PROJECT SUMMARY This project aims to develop and apply CASPEX technologies to measure protein changes in cells latently infected with HIV-1. CASPEX refers to the combination of a catalytically-dead Cas9 (dCas9) protein that can localize to a specific genomic locus fused to an engineered ascorbate peroxidase enzyme (APEX2) that is capable of biotinylating proteins within a sphere of proximity to the fusion protein. CASPEX enables the capture of proteins and nucleic acids in proximity to a genomic locus defined by guide RNAs complexed with dCas9. This powerful approach can be combined with mass spectrometry analysis to identify and quantify changes in proteins associated with genomic loci in an unbiased manner. HIV-1 latency represents the major barrier to developing new therapies for HIV-1 treatment and cure. The molecular processes governing HIV-1 latency have been investigated using high-throughput genetics, small molecule screening, and focused molecular biology studies. CASPEX has the potential to provide complementary information regarding HIV-1 latency processes that can confirm prior work or open new avenues of research. In this project, we will develop two CASPEX approaches and apply them to models of HIV-1 latency. In Specific Aim 1, we will engineer cell line models of HIV-1 latency for CASPEX analysis and characterize protein changes at integrated HIV-1 chromatin loci in response to latency reversal. Findings made in cell line models of HIV-1 latency are not always recapitulated in vivo, so in Specific Aim 2 we will develop a novel approach to apply CASPEX in primary CD4+ T cells.
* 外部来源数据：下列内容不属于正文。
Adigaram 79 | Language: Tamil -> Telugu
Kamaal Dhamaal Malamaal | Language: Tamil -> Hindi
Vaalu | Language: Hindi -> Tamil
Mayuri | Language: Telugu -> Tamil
Successful completion of this project will advance the molecular understanding of HIV-1 latency and latency reversal, potentially informing on the development of next- generation therapies to treat or cure HIV-1 infection.

项目概要 该项目旨在开发和应用CASPEX技术来测量细胞中潜在的蛋白质变化 感染 HIV-1。 CASPEX 是指催化死亡 Cas9 (dCas9) 蛋白的组合，可以 定位于与工程抗坏血酸过氧化物酶 (APEX2) 融合的特定基因组位点，该酶是 能够对融合蛋白附近范围内的蛋白质进行生物素化。 CASPEX 启用捕获 靠近由与 dCas9 复合的指导 RNA 定义的基因组位点的蛋白质和核酸。 这种强大的方法可以与质谱分析相结合，以识别和量化 以公正的方式与基因组位点相关的蛋白质。 HIV-1 潜伏期是开发 HIV-1 治疗和治愈新疗法的主要障碍。这 控制 HIV-1 潜伏期的分子过程已经使用高通量遗传学、小 分子筛选和重点分子生物学研究。 CASPEX 有潜力提供 有关 HIV-1 潜伏过程的补充信息，可以确认先前的工作或开辟新的途径 研究。在这个项目中，我们将开发两种 CASPEX 方法并将其应用于 HIV-1 潜伏期模型。 在具体目标 1 中，我们将设计 HIV-1 潜伏期的细胞系模型，用于 CASPEX 分析并表征 HIV-1 染色质整合位点的蛋白质变化响应潜伏期逆转。细胞系中的发现 HIV-1 潜伏期模型并不总是在体内重现，因此在特定目标 2 中，我们将开发一种新的 在原代 CD4+ T 细胞中应用 CASPEX 的方法。该项目的顺利完成将推动 对 HIV-1 潜伏期和潜伏期逆转的分子理解，可能为下一代的发展提供信息 治疗或治愈 HIV-1 感染的新一代疗法。